Conduta (TAC) em várias bacias hidrográficas do estado do Espírito Santo em decorrência de conflitos observados pelo uso da água, principalmente pela intensificação da irrigação.

3.2 OUTORGA DOS DIREITOS DE USO DE RECURSOS HÍDRICOS

A outorga é o ato administrativo pelo qual a autoridade outorgante concede ao outorgado o direito de uso do recurso hídrico, por prazo determinado e de acordo com os termos e as condições expressas no ato.

Deve ser destacado que a água é um bem inalienável e por isso a outorga não representa um contrato de venda; porém, tem o papel de separar das águas genericamente consideradas como bem de uso comum a parcela outorgada, conferindo prioridade ao outorgado, passível de suspensão nos casos previstos no artigo 15 da Lei nº 9.433/1997 (MARQUES, 2010).

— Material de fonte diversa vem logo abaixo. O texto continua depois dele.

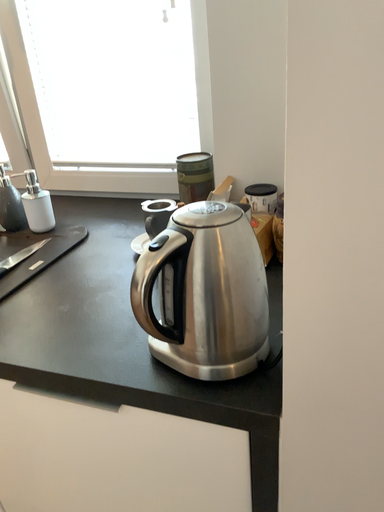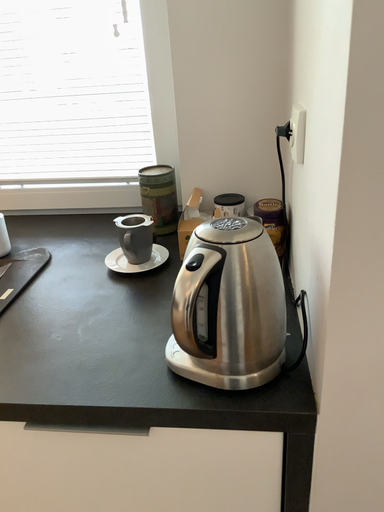
Question: Which way did the camera rotate in the video?

Choices:
 (A) rotated left
 (B) rotated right

Answer: (B)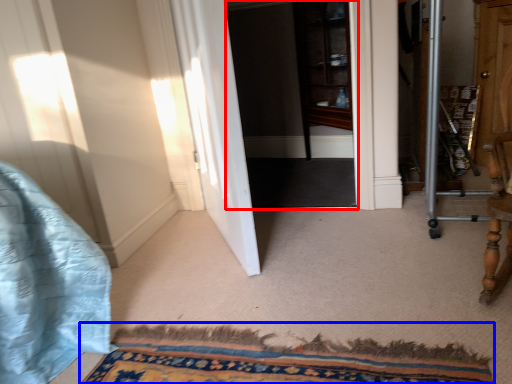
Question: Which object is further to the camera taking this photo, screen door (highlighted by a red box) or doormat (highlighted by a blue box)?

Choices:
 (A) screen door
 (B) doormat

Answer: (A)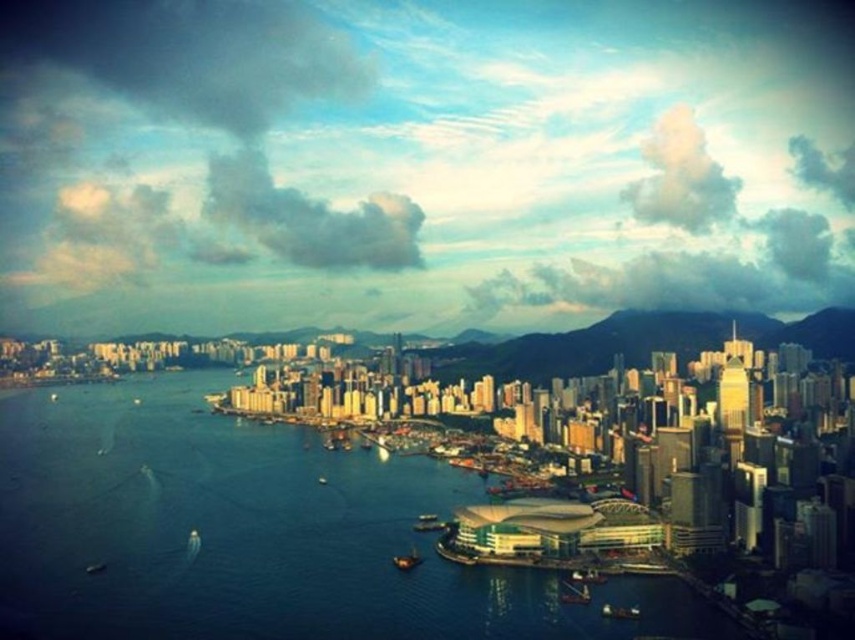
Does blue water at center have a smaller size compared to metallic gray boat at lower center?

Incorrect, blue water at center is not smaller in size than metallic gray boat at lower center.

The width and height of the screenshot is (855, 640). What do you see at coordinates (258, 532) in the screenshot? I see `blue water at center` at bounding box center [258, 532].

Identify the location of blue water at center. The image size is (855, 640). (258, 532).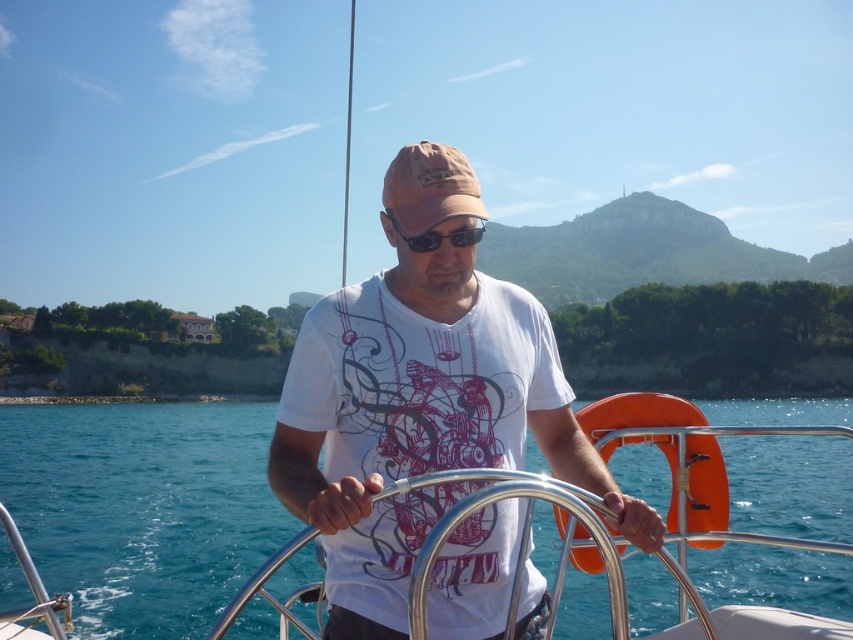
Who is positioned more to the left, white matte t-shirt at center or tan fabric baseball cap at center?

white matte t-shirt at center is more to the left.

Find the location of `white matte t-shirt at center`. white matte t-shirt at center is located at coordinates (421, 420).

Find the location of a particular element. The height and width of the screenshot is (640, 853). white matte t-shirt at center is located at coordinates pyautogui.click(x=421, y=420).

Does clear blue water at center appear over tan fabric baseball cap at center?

Incorrect, clear blue water at center is not positioned above tan fabric baseball cap at center.

In the scene shown: Can you confirm if clear blue water at center is bigger than tan fabric baseball cap at center?

Yes, clear blue water at center is bigger than tan fabric baseball cap at center.

The height and width of the screenshot is (640, 853). What do you see at coordinates (142, 508) in the screenshot? I see `clear blue water at center` at bounding box center [142, 508].

At what (x,y) coordinates should I click in order to perform the action: click on clear blue water at center. Please return your answer as a coordinate pair (x, y). This screenshot has width=853, height=640. Looking at the image, I should click on (142, 508).

Does clear blue water at center have a lesser height compared to white matte t-shirt at center?

No.

Is point (215, 608) positioned before point (421, 436)?

No, it is not.

Does point (28, 451) lie behind point (386, 598)?

Yes, point (28, 451) is behind point (386, 598).

Locate an element on the screen. clear blue water at center is located at coordinates (142, 508).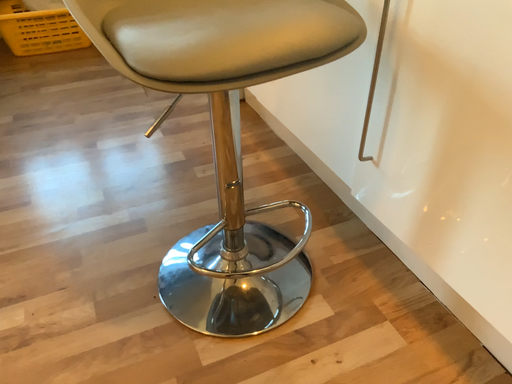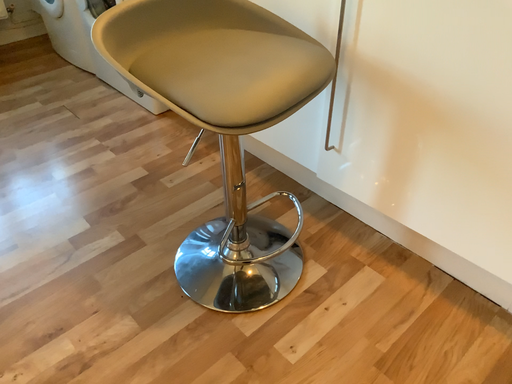
Question: How did the camera likely rotate when shooting the video?

Choices:
 (A) rotated right
 (B) rotated left

Answer: (A)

Além de dar condições aos órgãos gestores de acompanharem e realizarem o controle qualitativo e quantitativo da água para os múltiplos usos, o instrumento é importante por minimizar os conflitos entre os diversos setores usuários e evitar impactos ambientais negativos aos corpos hídricos (ANA, 2011).

Para que os órgãos gestores possam analisar os pleitos de outorga com segurança, é necessário ter conhecimento da disponibilidade hídrica na bacia hidrográfica, sistematizar o processamento das informações referentes aos usos múltiplos e avaliar os impactos gerados a partir das intervenções hídricas com base nas demandas existentes em toda a bacia hidrográfica (a montante e a jusante do aproveitamento). São consideradas como intervenções ou interferências hídricas, as captações superficiais em curso d'água ou em reservatórios, captações subterrâneas, lançamentos de efluentes, barragens, hidrelétricas e outras estruturas ou obras hidráulicas que alteram o fluxo natural da água numa região hidrográfica.